Produkty Avon zna chyba każdy. Ja w każdym razie pamiętam, że to było coś – przeglądać w gimnazjum na przerwach katalogi i wybierać kosmetyki dla siebie. Taka odrobina luksusu i zapach dorosłości. Wiadomo, z wiekiem zmieniały się moje upodobania i potrzeby, ale w katalogach Avon zwykle znajdowałam odpowiedź. Dziś znowu składam zamówienie i dzielę się z Wami kilkoma produktami.
Nigdy nie byłam konsultantką w tej firmie, choć miałam taką przygodę zarobkową w życiu, ale źle się do niej zabrałam. Niewątpliwie jednak sama możliwość zamawiania kosmetyków z rabatem jest kusząca. Jeśli mielibyście ochotę spróbować swoich sił to zapraszam na tę stronę <klik>. Sama się nad tym właśnie zastanawiam…
Serum i żel Heavenly Hydration
Wchłania się bardzo szybko, ma przyjemny zapach i mam nadzieję, że zadba o te wrażliwe części mojego ciała.

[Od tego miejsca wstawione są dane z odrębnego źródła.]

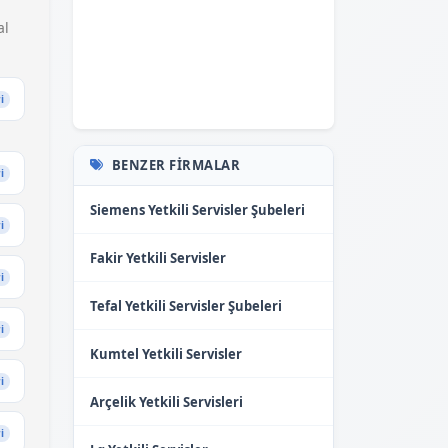
al
i
BENZER FIRMALAR
i
Siemens Yetkili Servisler Şubeleri
i
Fakir Yetkili Servisler
i
Tefal Yetkili Servisler Şubeleri
i
Kumtel Yetkili Servisler
i
Arçelik Yetkili Servisleri
i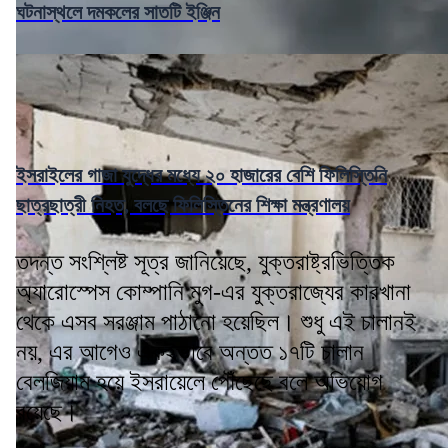
ঘটনাস্থলে দমকলের সাতটি ইঞ্জিন
ইসরাইলের গাজা যুদ্ধের মধ্যে ২০ হাজারের বেশি ফিলিস্তিনি
ছাত্রছাত্রী নিহত, বলছে ফিলিস্তিনের শিক্ষা মন্ত্রণালয়
তদন্ত সংশ্লিষ্ট সূত্র জানিয়েছে, যুক্তরাষ্ট্রভিত্তিক
অ্যারোস্পেস কোম্পানি মুগ-এর যুক্তরাজ্যের কারখানা
থেকে এসব সরঞ্জাম পাঠানো হয়েছিল। শুধু এই চালানই
নয়, এর আগেও একইভাবে অন্তত ১৭টি চালান
বেলজিয়াম হয়ে ইসরায়েলে পৌঁছেছে বলে অভিযোগ
রয়েছে।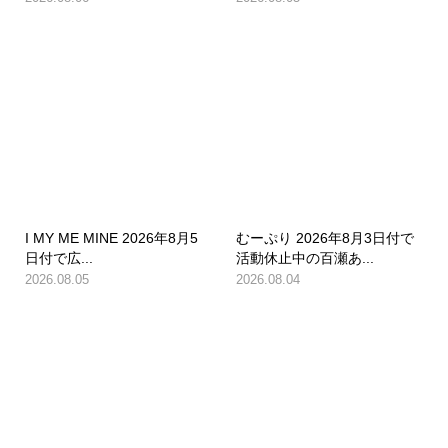
I MY ME MINE 2026年8月5
むーぷり 2026年8月3日付で
日付で広...
活動休止中の百瀬あ...
2026.08.05
2026.08.04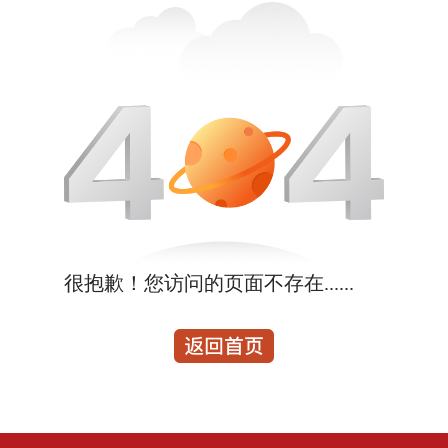
很抱歉！您访问的页面不存在......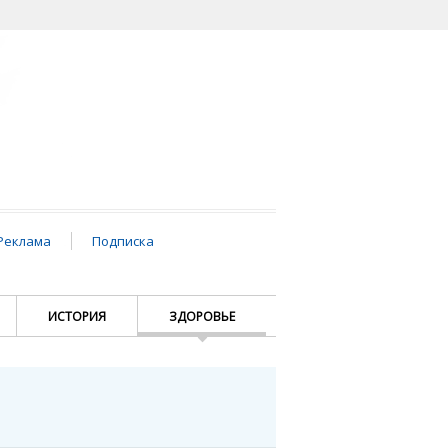
Реклама
Подписка
ИСТОРИЯ
ЗДОРОВЬЕ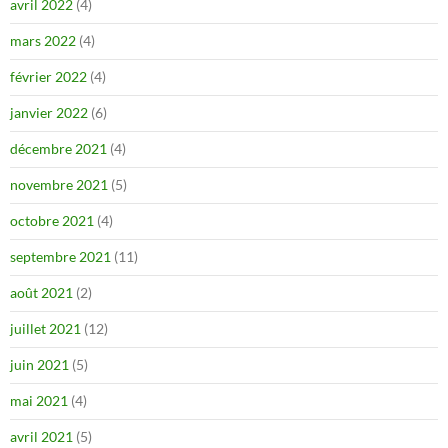
avril 2022
(4)
mars 2022
(4)
février 2022
(4)
janvier 2022
(6)
décembre 2021
(4)
novembre 2021
(5)
octobre 2021
(4)
septembre 2021
(11)
août 2021
(2)
juillet 2021
(12)
juin 2021
(5)
mai 2021
(4)
avril 2021
(5)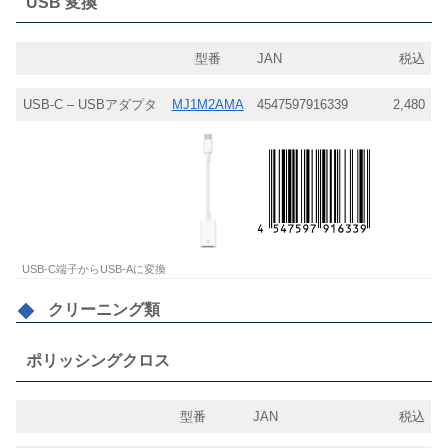
USB 変換
型番
JAN
税込
USB-C – USBアダプタ
MJ1M2AMA
4547597916339
2,480
USB-C端子からUSB-Aに変換
クリーニング類
ポリッシングクロス
型番
JAN
税込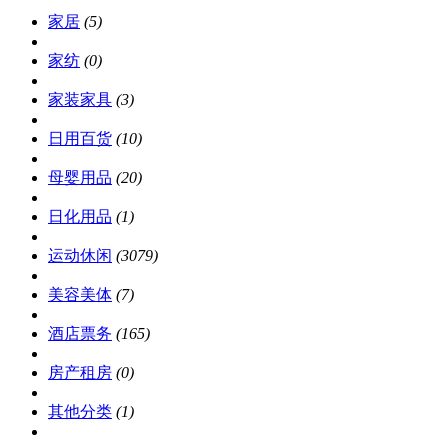
家居
(5)
家纺
(0)
家装家具
(3)
日用百货
(10)
母婴用品
(20)
日化用品
(1)
运动休闲
(3079)
美容美体
(7)
酒店票务
(165)
房产租房
(0)
其他分类
(1)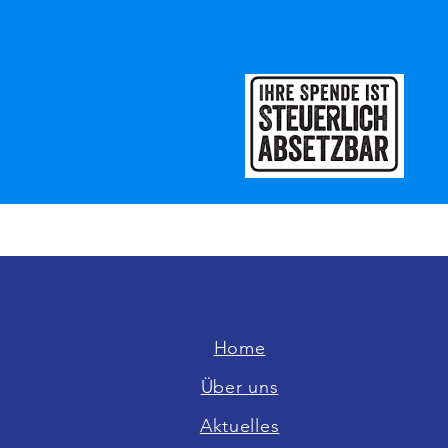
Home
Über uns
Aktuelles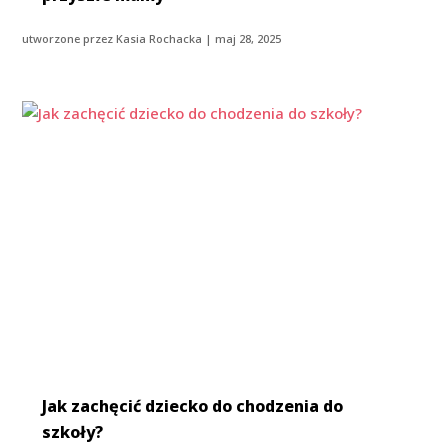
utworzone przez
Kasia Rochacka
|
maj 28, 2025
Jak zachęcić dziecko do chodzenia do
szkoły?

Pod oczy regularnie szukam nowych kosmetyków, bo walczę z cieniami pod oczami od dawna… a o szyję i dekolt czas już zadbać w moim wieku. Używam ich jeszcze zbyt krótko, ale oczekuję spektakularnego efektu.
Odżywczy olejek w kremie
Ma rozświetlić moją twarz. I rozświetla. Jakiś czas temu pokochałam wszelkie olejki. Ale z nimi wolę zaczynać dzień, jeszcze przed kawą, pod makijaż… natomiast wieczorem wolę kremy. Ten się sprawdza…
Zapach Far Away
I nowy zapach. Kusił mnie od dawna i szybko przypadł mi do gustu… To zmysłowa kompozycja orientalno-kwiatowa.Teraz już się z nim nie rozstaje… Znacie go?